▶ _Text shown_:
*** Begin section ***
From a theoretical perspective, the implication of this study shows how SMs can be used as a tool to understand the process of industry emergence. It highlights the use of interdisciplinary research arenas within entrepreneurial studies that enables theorizing at a deeper level. Furthermore, it identifies the importance of actor centric studies that can help in understanding complex phenomenon such as industry emergence as well as how entrepreneurship theories can further develop. Furthermore, by using qualitative methods we were better able to understand the complexity of the emergence process which is somehow unexplained in the literature regarding industry emergence and entrepreneurship. It was critical to focus on actors for understanding what role they play and how they impact the industry emergence process and also to determine where, when, and how exactly entrepreneurial actors bring the industry forward. By doing so, we provide greater depth and understanding of the industry emergence process from an actor and entrepreneurial perspective.
There are two main contributions to theory. First, industry emergence literature is also somewhat goal centric. As it focuses on technology-driven entrepreneurs, the use of the technology is one of the primary goals for setting up the firms. We show that the technology might be a vehicle for a variety of primary goals that do not necessarily need the specific technology to reach the primary goal nor lead to new venture creation. Second, we extend the concept of opportunity to cost under the more general concept of availability (McAdam, 1986), which might also better explain why people with similar opportunity costs (but differing risk propensity) might make themselves available. It can also explain why people with differing opportunity levels and especially people with higher opportunity costs might initially engage in entrepreneurship (because they are more available).
For policymakers, the research gives a direction that can enhance economic development initiatives. They can learn to make new strategies applicable in the creation of new industries. They need to understand that not one strategy can fit when it comes to understanding industry emergence. Specifically, with the advent of digital transformations and movement towards sustainability and circularity, there is an utmost need for policymakers to devise new strategies and to understand the social processes involved.
*** End section ***
▶ _Activity 1_: List the developments that the passage on industry emergence names as creating an urgent need for policymakers to devise new strategies.

▶ _Data to examine_:
*** Begin section ***
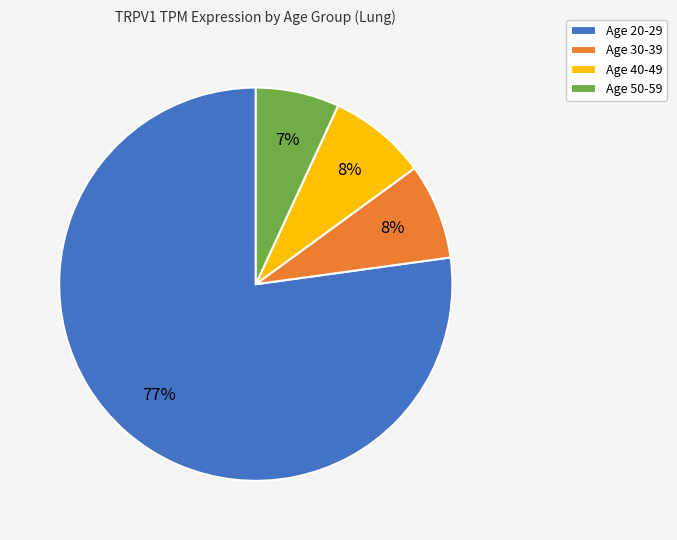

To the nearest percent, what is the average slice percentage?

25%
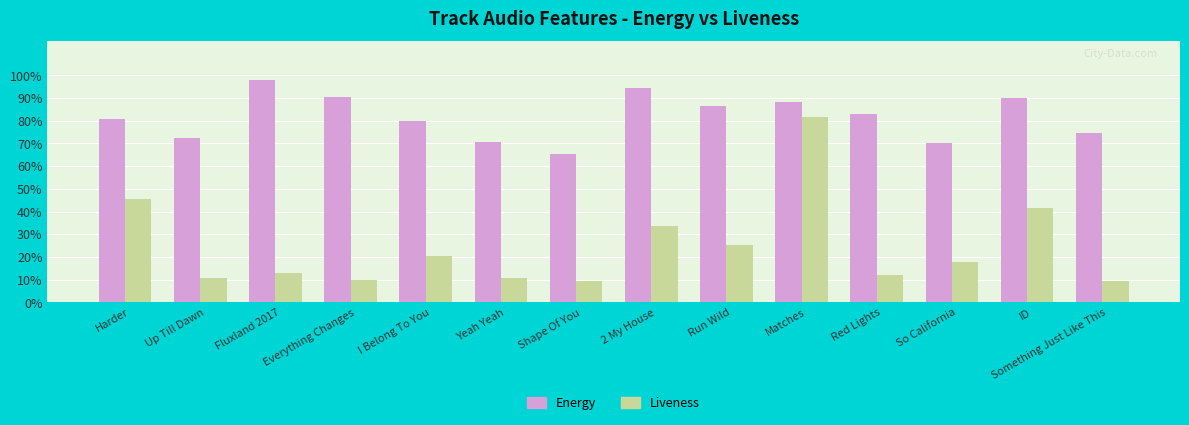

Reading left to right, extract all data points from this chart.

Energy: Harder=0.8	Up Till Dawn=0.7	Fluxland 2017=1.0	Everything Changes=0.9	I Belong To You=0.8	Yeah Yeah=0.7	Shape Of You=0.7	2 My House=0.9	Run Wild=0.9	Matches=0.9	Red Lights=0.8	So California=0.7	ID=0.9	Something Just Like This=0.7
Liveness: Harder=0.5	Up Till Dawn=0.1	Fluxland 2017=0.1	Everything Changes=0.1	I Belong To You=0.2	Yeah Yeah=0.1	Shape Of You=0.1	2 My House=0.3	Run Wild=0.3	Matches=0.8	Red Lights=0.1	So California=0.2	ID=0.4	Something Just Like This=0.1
*** End section ***
*** Begin section ***
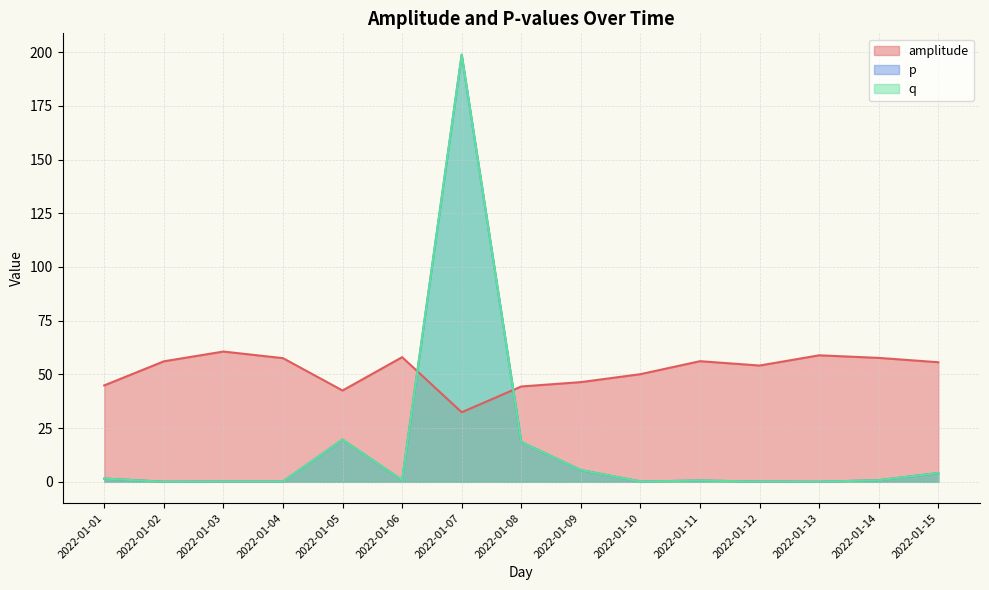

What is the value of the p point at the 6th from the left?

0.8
*** End section ***
*** Begin section ***
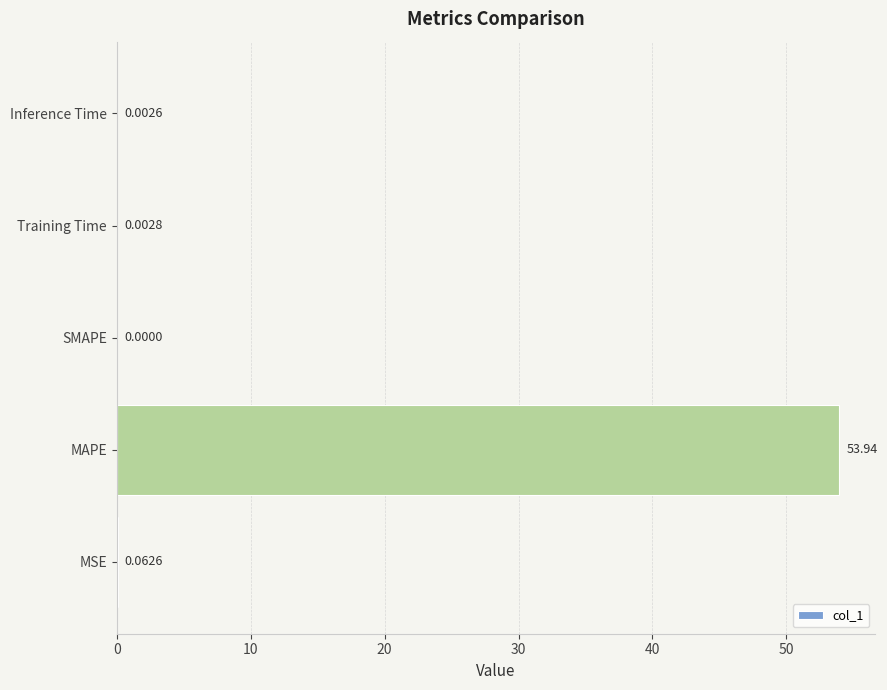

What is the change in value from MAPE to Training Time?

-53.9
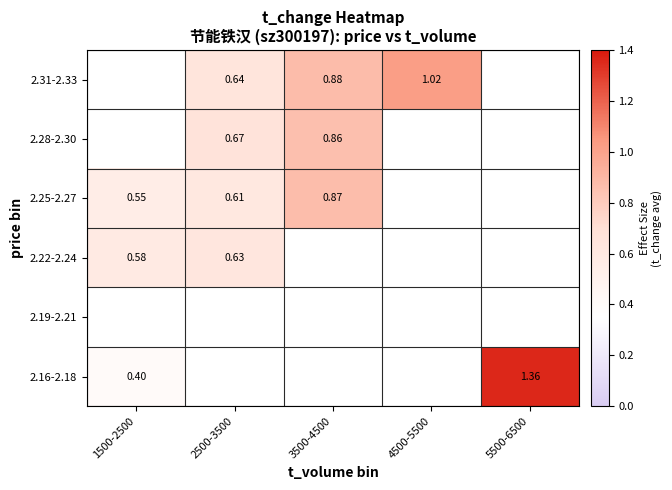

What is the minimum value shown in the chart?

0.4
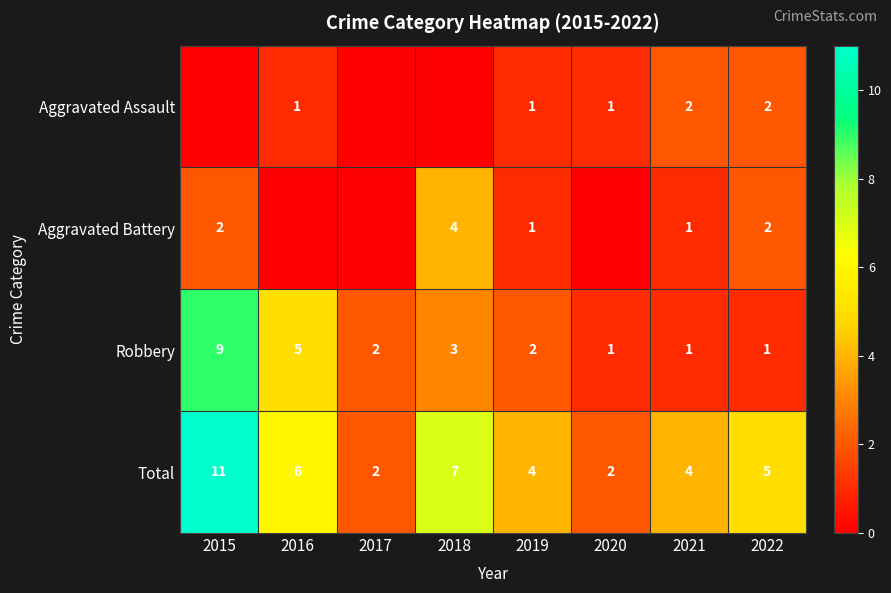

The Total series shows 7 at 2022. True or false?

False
*** End section ***
▶ _Activity 2_: In the records, rename "chart" to "graph" and repeat the lines with everything else unchanged. Begin at the line that has "To the nearest" and stop after the line that has "Reading left to", leaving out any pictures.

▶ _Expected output 1_:
- Digital transformations
- Sustainability
- Circularity

▶ _Expected output 2_:
To the nearest percent, what is the average slice percentage?

25%

Reading left to right, extract all data points from this graph.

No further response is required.